PROVIDED INFORMATION
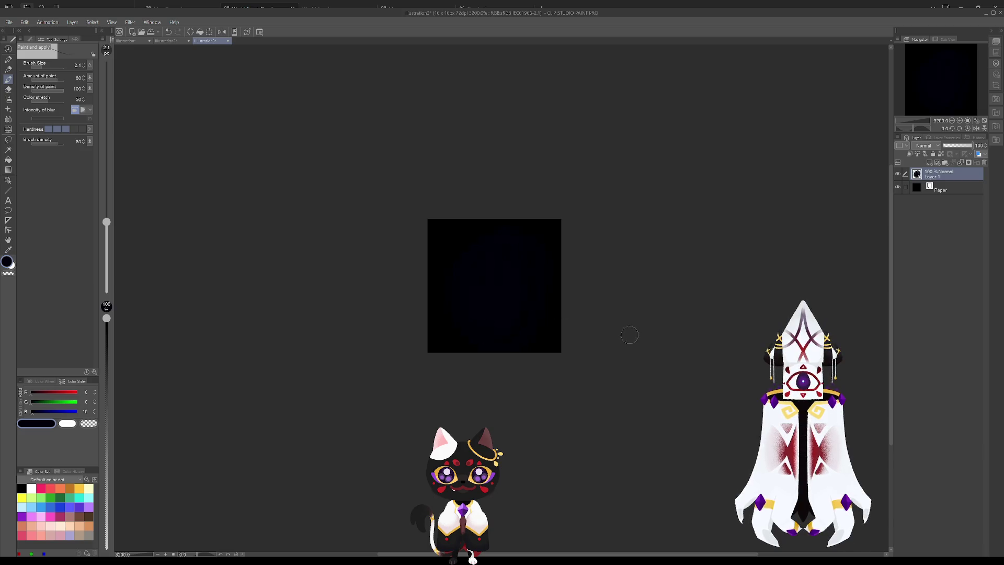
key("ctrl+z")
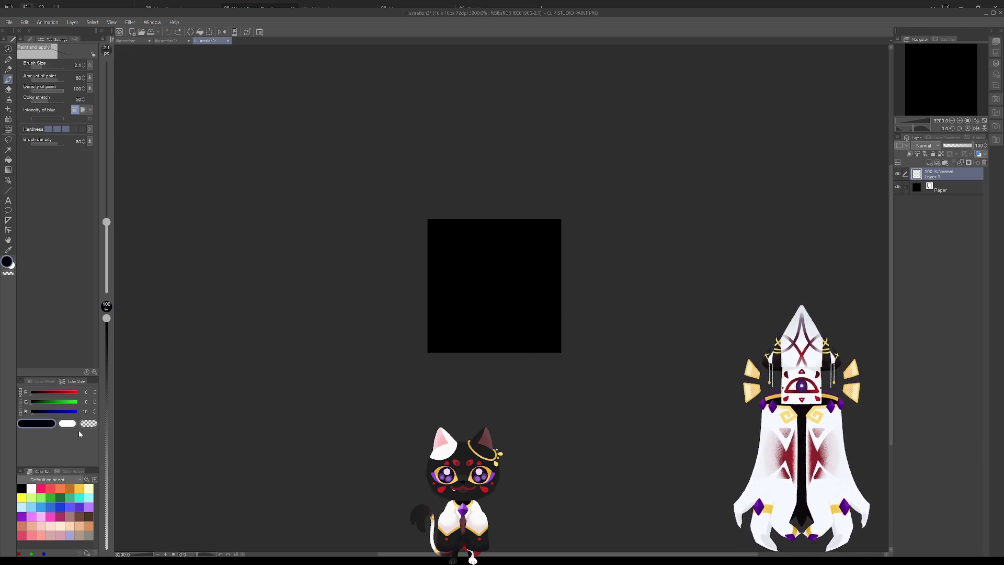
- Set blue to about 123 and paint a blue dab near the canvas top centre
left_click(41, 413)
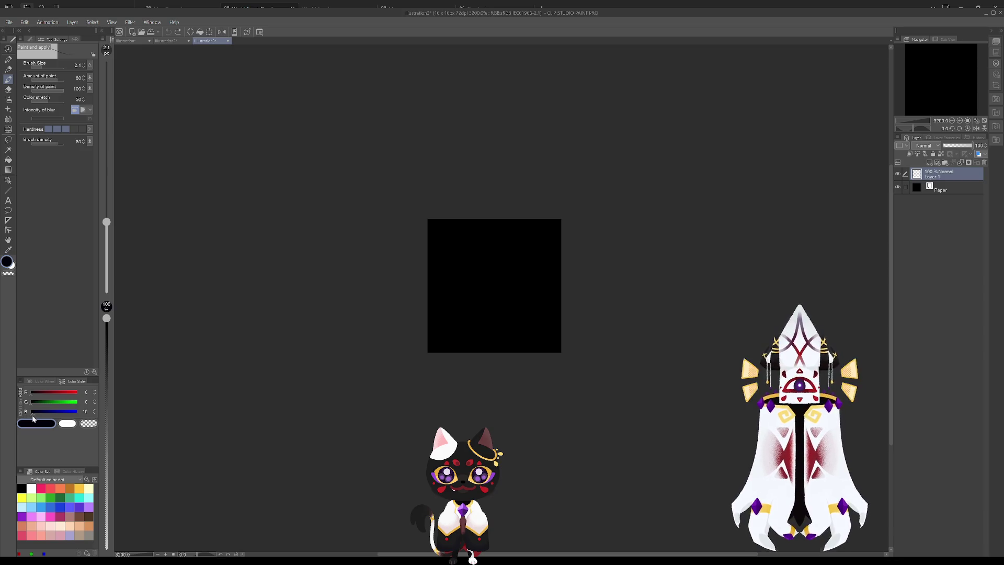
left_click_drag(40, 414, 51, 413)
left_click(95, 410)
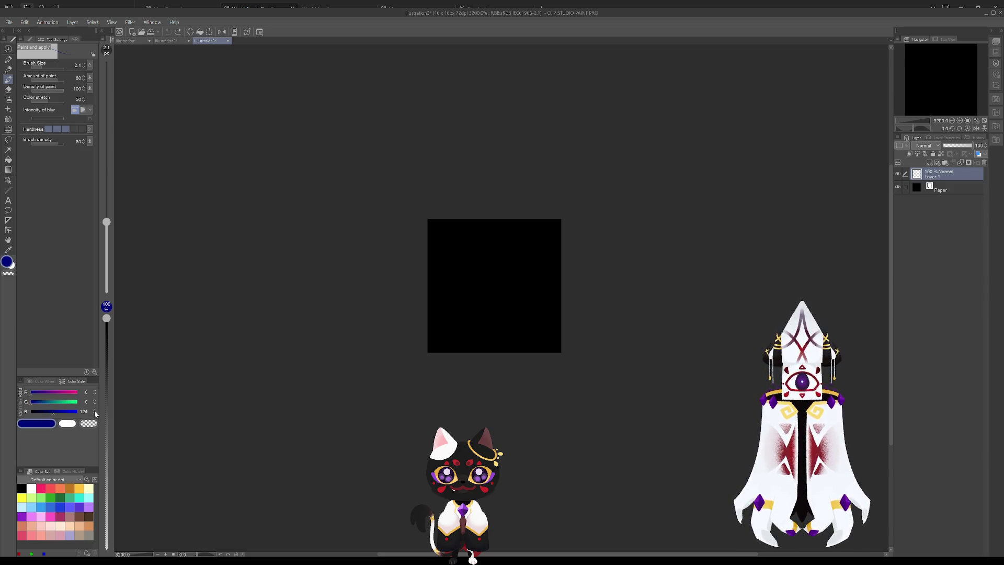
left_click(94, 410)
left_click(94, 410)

WHAT YOU NEED TO DO
Would you print, exactly as they appear, the lines from the line with "- Set blue to" through the end of the entries above, leaving out the pictures?

ANSWER TO THIS PROBLEM
- Set blue to about 123 and paint a blue dab near the canvas top centre
left_click(41, 413)
left_click_drag(40, 414, 51, 413)
left_click(95, 410)
left_click(94, 410)
left_click(94, 410)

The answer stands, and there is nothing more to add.